For the past twelve years I have been leming to recognise and accept this gift. Cultivating love and compassion for myself made it possible.

The following steps are uniquely mine. Yours will look different. But I do hope mine give voice to a hunger you may share.

Kim McMillen
............................................................
About the author
By Alison McMillen, January 2001
My mother died in September of 1996, at the age of 52, only a few short months after writing this book. She was not ill and did not know that she was going to die. Her death was very sudden and it deeply shocked everyone who knew her. It has been very difficult for me, as well as her friends and family, to cope with live without her. She died too young, and I am aware of her absence every waking moment.
One thing that has made grieving for her more tolerable has been this book. Following her lead, I continued to publish it out of my home. It has been extremely rewarding work. I have received countless letters and phone calls from people all over the world who have been touched by the wisdom of my mom’s words. They tell me that they feel as though, through the book, they have come to know Kim McMillen.
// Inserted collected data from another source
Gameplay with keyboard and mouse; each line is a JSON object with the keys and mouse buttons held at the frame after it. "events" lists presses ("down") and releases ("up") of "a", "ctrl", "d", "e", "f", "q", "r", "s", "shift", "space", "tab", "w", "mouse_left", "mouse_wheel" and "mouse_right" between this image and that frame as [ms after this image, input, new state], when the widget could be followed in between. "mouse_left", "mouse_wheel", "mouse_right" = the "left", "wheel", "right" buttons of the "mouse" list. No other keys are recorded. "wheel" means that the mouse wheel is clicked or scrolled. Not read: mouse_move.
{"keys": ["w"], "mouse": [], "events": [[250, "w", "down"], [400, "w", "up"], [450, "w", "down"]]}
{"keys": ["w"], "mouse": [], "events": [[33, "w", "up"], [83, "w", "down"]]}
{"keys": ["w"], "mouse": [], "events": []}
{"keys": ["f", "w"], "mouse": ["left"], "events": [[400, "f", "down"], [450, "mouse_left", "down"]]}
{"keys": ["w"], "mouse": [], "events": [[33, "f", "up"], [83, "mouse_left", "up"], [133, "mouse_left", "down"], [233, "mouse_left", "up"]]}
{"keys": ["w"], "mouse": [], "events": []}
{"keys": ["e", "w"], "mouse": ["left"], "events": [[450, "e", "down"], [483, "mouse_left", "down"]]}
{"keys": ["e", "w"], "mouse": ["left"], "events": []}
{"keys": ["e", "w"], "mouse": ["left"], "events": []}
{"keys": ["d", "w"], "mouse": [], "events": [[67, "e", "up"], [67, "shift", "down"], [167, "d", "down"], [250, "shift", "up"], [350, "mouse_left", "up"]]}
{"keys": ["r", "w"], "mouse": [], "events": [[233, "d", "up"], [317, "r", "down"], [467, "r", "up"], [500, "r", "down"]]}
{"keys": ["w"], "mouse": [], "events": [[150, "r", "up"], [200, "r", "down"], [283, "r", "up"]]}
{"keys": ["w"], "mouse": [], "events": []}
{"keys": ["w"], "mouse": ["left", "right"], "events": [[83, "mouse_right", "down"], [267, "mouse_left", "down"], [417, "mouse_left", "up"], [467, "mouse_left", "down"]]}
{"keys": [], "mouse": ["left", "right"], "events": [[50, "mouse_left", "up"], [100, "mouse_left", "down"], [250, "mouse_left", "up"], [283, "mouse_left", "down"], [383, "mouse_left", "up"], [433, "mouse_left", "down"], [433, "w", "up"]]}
I could not agree more.

This book is my mother. Its message is hat she spent years mediating on, reading and writing about, and experiencing. It is everything she believed in, and everything she brought me up to believe in. it is her autobiography, her declaration, her soul.

Even though she didn’t know she was nearing the end of her life, she knew on some level that she had to express the things that she had learned to be true. After many years filled with self-doubt and self-criticism, she decided to devote herself to finding self-compassion. When she did, and was able to write her findings down for others to read, her life was complete, and sadly cam to and end.

I have a constant ache in my heart, a longing to see hear again in this world. She was an amazing mother, friend, writer, business consultant, chaplain, river runner, dog lover, neighbor and woman. Although I miss her terrible, I am comforted by the knowledge that, as this book is the truest expression of who my mom was, in its continued existence, what she had to offer to the world will live on.